What will phishers do once push-based MFA becomes widely used?
As phishing continues to be the number one method for initiating a breach, investing in anti-phishing technologies or training – preferably both – should be a no-brainer for most companies.
As Aaron Higbee, co-founder and CTO of Cofense noted, there is no silver bullet, next-gen anti-phishing technology that will stop all attacks. So, when technology fails, human knowledge and intuition is all companies have left.
“CISOs need to consider what percentage of their spend should be devoted to technologies and processes to harness human intuition,” he told Help Net Security. “They must also decide how to invest in fast recovery from the phishing emails that make it past their defenses.”
Latest phishing tricks
Phishers are continually coming up with new tricks to get users to click on malicious links and share sensitive login information.
Enterprise phishing attacks predominantly take the form of simple credential phishing emails, i.e., attempts to trick an employee into entering a username/password on an attacker-controlled website.
Office 365 users are preferred targets. Successful attackers are using Microsoft’s hosted Office 365 infrastructure to pull off every phase of the attack. They send the phishing email from an Office 365 account and point the victims to a phishing page that is hosted on OneDrive or SharePoint.
“This makes it near-impossible for traditional anti-phishing technology to block the attack,” Higbee pointed out. It also makes it more likely that the user will trust the phishing page and enter their login credentials.
BEC scammers are another group that successfully leverage phishing.
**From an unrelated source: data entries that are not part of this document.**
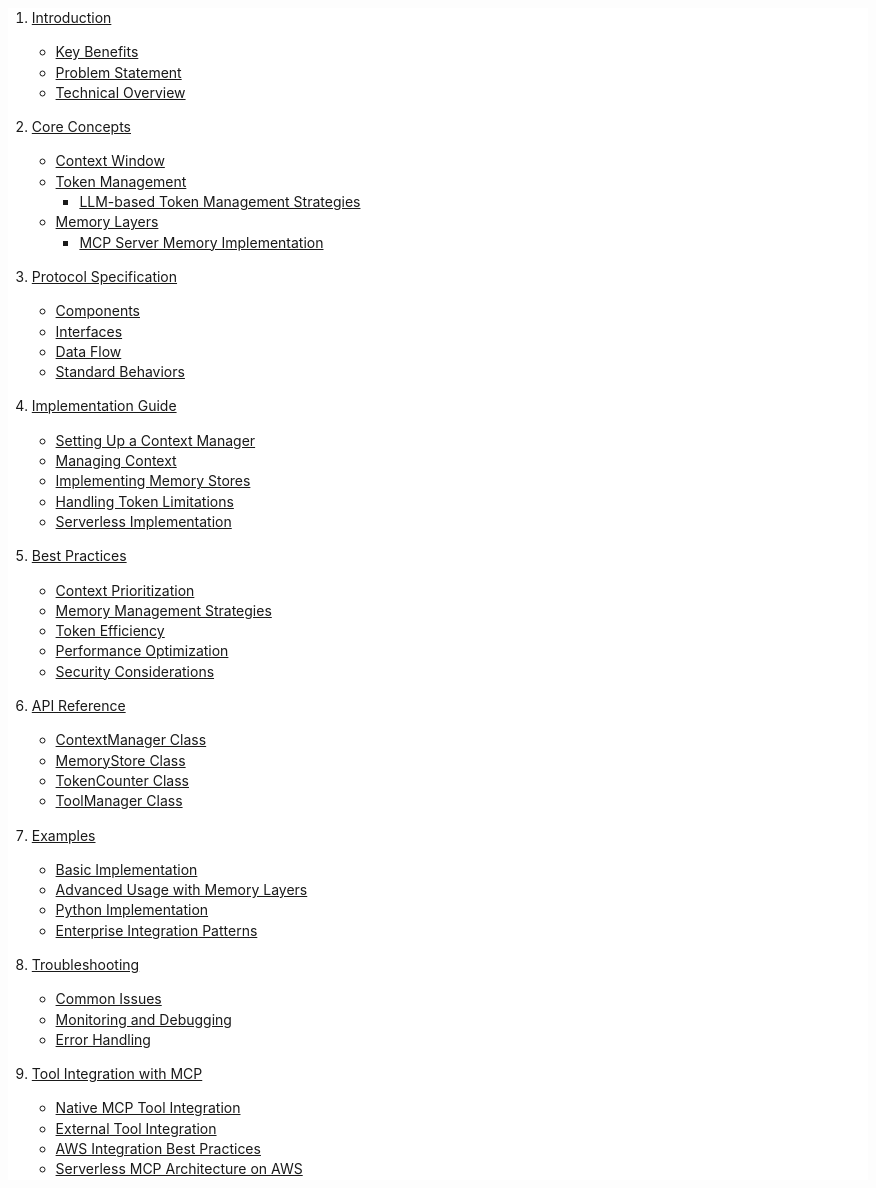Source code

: 1. [Introduction](#introduction)
   - [Key Benefits](#key-benefits)
   - [Problem Statement](#problem-statement)
   - [Technical Overview](#technical-overview)

2. [Core Concepts](#core-concepts)
   - [Context Window](#context-window)
   - [Token Management](#token-management)
     - [LLM-based Token Management Strategies](#llm-based-token-management-strategies)
   - [Memory Layers](#memory-layers)
     - [MCP Server Memory Implementation](#mcp-server-memory-implementation)

3. [Protocol Specification](#protocol-specification)
   - [Components](#components)
   - [Interfaces](#interfaces)
   - [Data Flow](#data-flow)
   - [Standard Behaviors](#standard-behaviors)

4. [Implementation Guide](#implementation-guide)
   - [Setting Up a Context Manager](#setting-up-a-context-manager)
   - [Managing Context](#managing-context)
   - [Implementing Memory Stores](#implementing-memory-stores)
   - [Handling Token Limitations](#handling-token-limitations)
   - [Serverless Implementation](#serverless-implementation)

5. [Best Practices](#best-practices)
   - [Context Prioritization](#context-prioritization)
   - [Memory Management Strategies](#memory-management-strategies)
   - [Token Efficiency](#token-efficiency)
   - [Performance Optimization](#performance-optimization)
   - [Security Considerations](#security-considerations)

6. [API Reference](#api-reference)
   - [ContextManager Class](#contextmanager-class)
   - [MemoryStore Class](#memorystore-class)
   - [TokenCounter Class](#tokencounter-class)
   - [ToolManager Class](#toolmanager-class)

7. [Examples](#examples)
   - [Basic Implementation](#basic-implementation)
   - [Advanced Usage with Memory Layers](#advanced-usage-with-memory-layers)
   - [Python Implementation](#python-implementation)
   - [Enterprise Integration Patterns](#enterprise-integration-patterns)

8. [Troubleshooting](#troubleshooting)
   - [Common Issues](#common-issues)
   - [Monitoring and Debugging](#monitoring-and-debugging)
   - [Error Handling](#error-handling)

9. [Tool Integration with MCP](#tool-integration-with-mcp)
   - [Native MCP Tool Integration](#native-mcp-tool-integration)
   - [External Tool Integration](#external-tool-integration)
   - [AWS Integration Best Practices](#aws-integration-best-practices)
   - [Serverless MCP Architecture on AWS](#serverless-mcp-architecture-on-aws)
They manage to steal millions from all types of organizations and private individuals, usually by compromising legitimate email accounts.
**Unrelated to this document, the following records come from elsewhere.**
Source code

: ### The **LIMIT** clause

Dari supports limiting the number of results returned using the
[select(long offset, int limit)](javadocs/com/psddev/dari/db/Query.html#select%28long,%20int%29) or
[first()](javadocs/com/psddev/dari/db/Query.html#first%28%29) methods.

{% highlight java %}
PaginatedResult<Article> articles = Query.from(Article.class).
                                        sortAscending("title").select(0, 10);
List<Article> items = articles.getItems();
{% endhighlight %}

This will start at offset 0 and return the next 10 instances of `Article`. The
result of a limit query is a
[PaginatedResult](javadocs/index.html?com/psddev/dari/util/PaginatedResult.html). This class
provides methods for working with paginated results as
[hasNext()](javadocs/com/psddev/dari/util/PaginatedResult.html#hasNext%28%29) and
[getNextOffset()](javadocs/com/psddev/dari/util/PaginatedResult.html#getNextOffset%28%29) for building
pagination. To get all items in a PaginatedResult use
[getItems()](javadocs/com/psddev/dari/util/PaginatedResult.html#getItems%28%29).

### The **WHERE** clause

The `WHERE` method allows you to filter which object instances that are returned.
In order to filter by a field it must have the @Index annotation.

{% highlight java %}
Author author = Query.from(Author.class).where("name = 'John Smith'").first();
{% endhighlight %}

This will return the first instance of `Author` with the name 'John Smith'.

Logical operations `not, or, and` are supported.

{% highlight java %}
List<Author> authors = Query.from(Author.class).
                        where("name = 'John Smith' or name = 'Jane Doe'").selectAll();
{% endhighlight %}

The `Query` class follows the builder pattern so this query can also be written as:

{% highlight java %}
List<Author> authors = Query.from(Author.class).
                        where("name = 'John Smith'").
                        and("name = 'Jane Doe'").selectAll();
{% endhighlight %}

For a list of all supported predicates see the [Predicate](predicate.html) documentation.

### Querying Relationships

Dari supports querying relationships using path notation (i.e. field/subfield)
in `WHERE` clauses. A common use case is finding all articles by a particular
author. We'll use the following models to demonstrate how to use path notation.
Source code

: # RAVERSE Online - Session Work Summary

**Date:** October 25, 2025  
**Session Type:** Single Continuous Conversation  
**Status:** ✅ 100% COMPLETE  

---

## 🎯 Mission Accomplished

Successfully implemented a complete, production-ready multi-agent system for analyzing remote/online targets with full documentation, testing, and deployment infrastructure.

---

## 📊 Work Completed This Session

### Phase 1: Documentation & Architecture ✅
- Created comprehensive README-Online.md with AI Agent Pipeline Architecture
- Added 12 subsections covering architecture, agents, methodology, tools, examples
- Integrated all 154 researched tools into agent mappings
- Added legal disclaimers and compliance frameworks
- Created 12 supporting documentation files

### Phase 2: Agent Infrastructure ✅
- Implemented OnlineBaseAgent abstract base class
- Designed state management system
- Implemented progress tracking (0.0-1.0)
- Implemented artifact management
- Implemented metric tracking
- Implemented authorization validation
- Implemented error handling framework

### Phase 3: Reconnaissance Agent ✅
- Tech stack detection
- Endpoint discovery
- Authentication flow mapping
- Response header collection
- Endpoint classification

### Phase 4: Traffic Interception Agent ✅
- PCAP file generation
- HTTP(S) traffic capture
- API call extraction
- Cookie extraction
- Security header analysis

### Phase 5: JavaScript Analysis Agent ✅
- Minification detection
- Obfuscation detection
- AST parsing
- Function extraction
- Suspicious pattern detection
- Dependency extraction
Among their latest tactics, Higbee shared, are payroll diversion (they impersonate employees to trick payroll administrators into updating employees’ bank account information, to deliver salaries to a bank account they control) and impersonating CEOs to trick employees into sending iTunes gift cards.
No industry vertical can afford to be complacent about the threat of phishing, and especially not those industries that rely heavily on email for business to business communications.
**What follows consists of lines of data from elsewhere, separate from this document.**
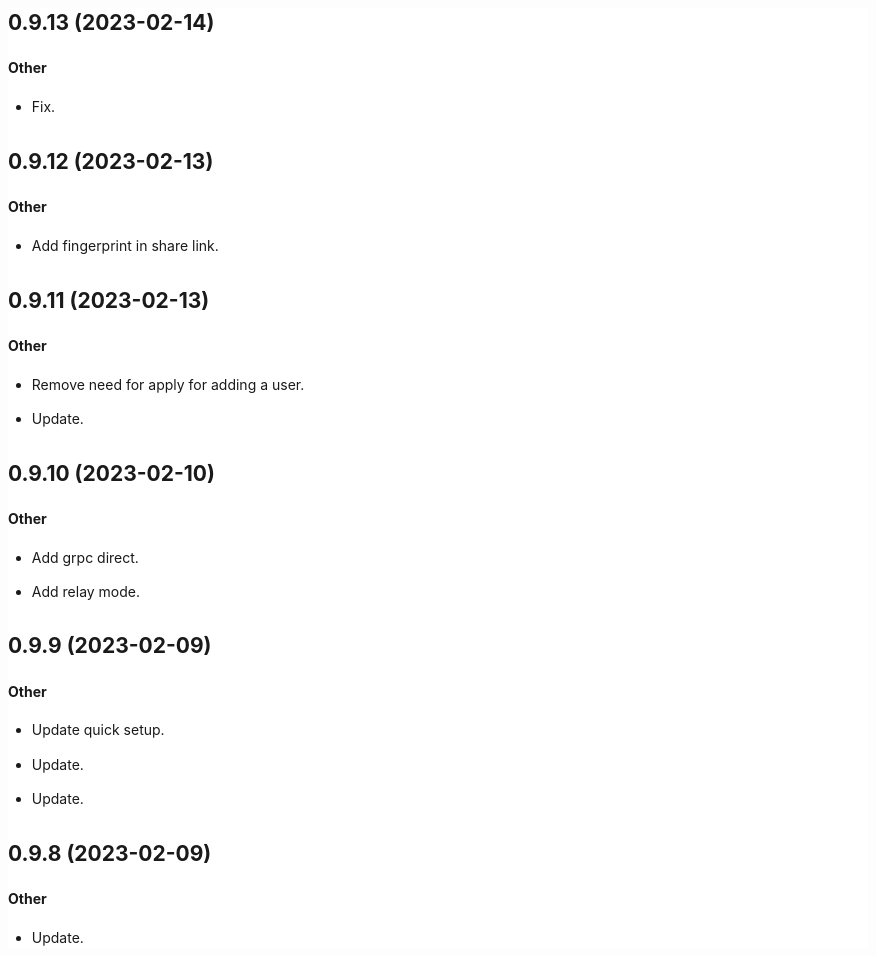 

## 0.9.13 (2023-02-14)

#### Other

* Fix. 



## 0.9.12 (2023-02-13)

#### Other

* Add fingerprint in share link. 



## 0.9.11 (2023-02-13)

#### Other

* Remove need for apply for adding a user. 

* Update. 



## 0.9.10 (2023-02-10)

#### Other

* Add grpc direct. 

* Add relay mode. 



## 0.9.9 (2023-02-09)

#### Other

* Update quick setup. 

* Update. 

* Update. 



## 0.9.8 (2023-02-09)

#### Other

* Update.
One example of the latter is the legal services industry, which uses email all day to send documents and links to external entities. Companies in that vertical should, in theory, be more vulnerable to phishing, but according to Cofense’s data, legal services is one of their most resilient verticals.
The future of phishing
60% of real phishing attacks that enterprises face are simple credential phishing, and these attacks will continue to succeed until organizations can get near-total coverage on push-based multi-factor authentication, Higbee opined.
“Besides solving many email-borne phishing attacks, this same recommendation covers the overhyped ‘smishing’ claims (which aren’t the enterprise threat some vendors want you to believe).”
He predicts that once push-based MFA frustrates attackers, they will move to tricking employees into granting permissions to API-based SaaS applications (e.g., Slack, Github, Office365, Dropbox, etc.).
“IT administrators should carefully track and catalog their cloud-enabled services. If they are looking for a good place to start, they should carefully examine Slack authorizations their technology teams have enabled,” he advised.
In the meantime, though, successful cyber leaders are harnessing the power of a resilient workforce by using phishing simulations to ultimately minimize the threat. “They are conditioning their workforce to recognize and report phishing emails and have operationalized those reports into a real-time work flow to stop real attacks,” he concluded.